Create a dedicated sysctl file and reload sysctl settings:

printf '%s\n' 'fs.inotify.max_user_watches=524288' | sudo tee /etc/sysctl.d/60-inotify-watches.conf > /dev/null
sudo sysctl --system

Verify the new limit:

cat /proc/sys/fs/inotify/max_user_watches
524288

Restart VS Code after applying the change so the file watcher starts with the new limit.

Fix Trash or Delete Problems in the Explorer

Deleting files from the VS Code Explorer can fail on customized or stripped-down Linux Mint desktops when the desktop trash support packages are missing. Standard Mint desktop installs normally include these packages, but lightweight rebuilds, restored systems, or heavily trimmed setups may not.

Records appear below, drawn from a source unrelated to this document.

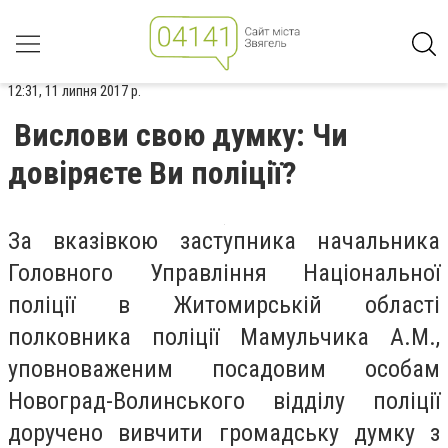
12:31, 11 липня 2017 р.
Вислови свою думку: Чи
довіряєте Ви поліції?
За вказівкою заступника начальника
Головного Управління Національної
поліції в Житомирській області
полковника поліції Мамульчика А.М.,
уповноваженим посадовим особам
Новоград-Волинського відділу поліції
доручено вивчити громадську думку з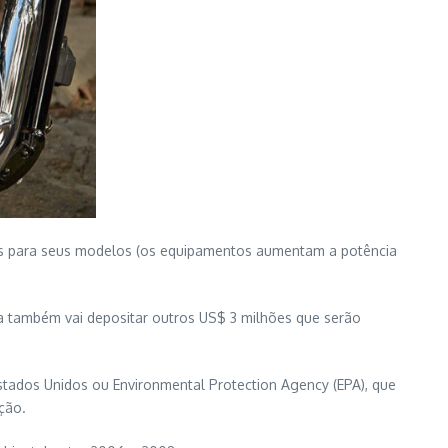
ers para seus modelos (os equipamentos aumentam a potência
a também vai depositar outros US$ 3 milhões que serão
tados Unidos ou Environmental Protection Agency (EPA), que
ção.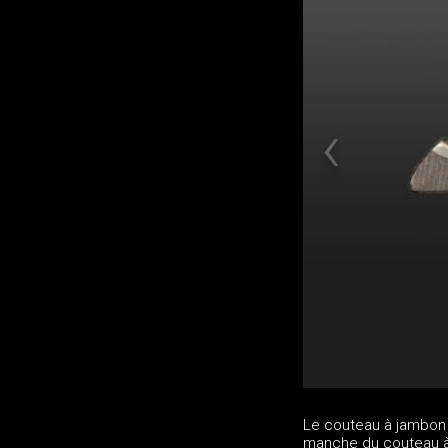
Le couteau à jambon 
manche du couteau à 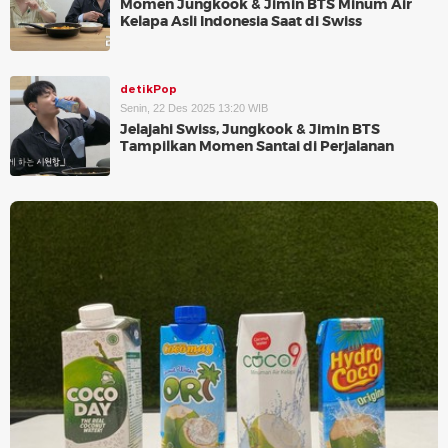
Momen Jungkook & Jimin BTS Minum Air
Kelapa Asli Indonesia Saat di Swiss
detikPop
Senin, 22 Des 2025 13:20 WIB
Jelajahi Swiss, Jungkook & Jimin BTS
Tampilkan Momen Santai di Perjalanan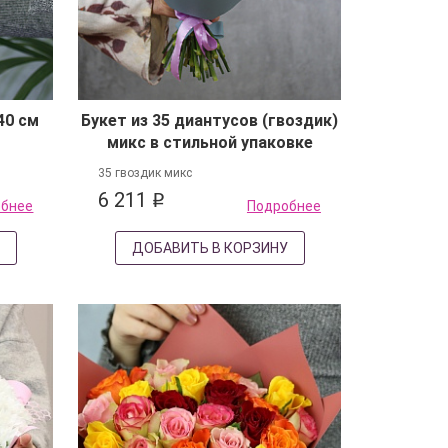
40 см
Букет из 35 диантусов (гвоздик)
микс в стильной упаковке
35 гвоздик микс
6 211
q
обнее
Подробнее
У
ДОБАВИТЬ В КОРЗИНУ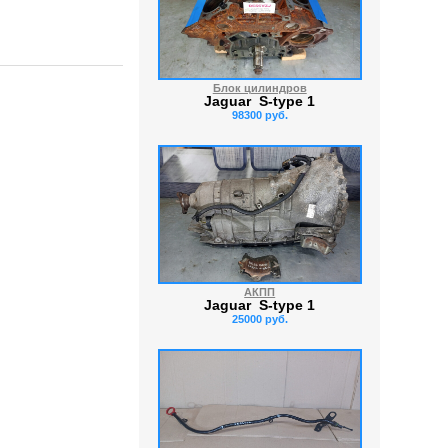
Блок цилиндров
Jaguar S-type 1
98300 руб.
АКПП
Jaguar S-type 1
25000 руб.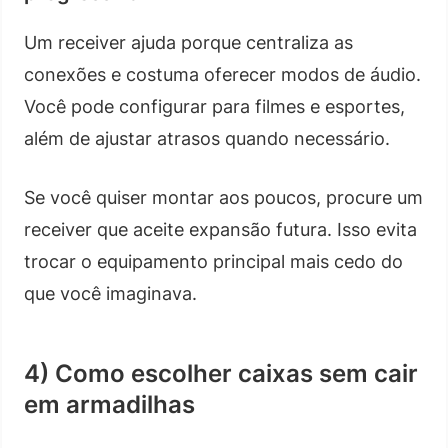
Um receiver ajuda porque centraliza as
conexões e costuma oferecer modos de áudio.
Você pode configurar para filmes e esportes,
além de ajustar atrasos quando necessário.
Se você quiser montar aos poucos, procure um
receiver que aceite expansão futura. Isso evita
trocar o equipamento principal mais cedo do
que você imaginava.
4) Como escolher caixas sem cair
em armadilhas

Check whether gvfs and libglib2.0-bin are installed:

dpkg -l gvfs libglib2.0-bin | grep '^ii'

If either package is missing, install both and restart VS Code:

sudo apt install gvfs libglib2.0-bin -y

Official Visual Studio Code Resources

Conclusion

VS Code is ready on Linux Mint through the package workflow that fits your development style, with Microsoft APT providing the smoother host-integrated path and Flatpak covering the Flathub alternative. Use VSCodium on Linux Mint when you prefer the non-Microsoft build.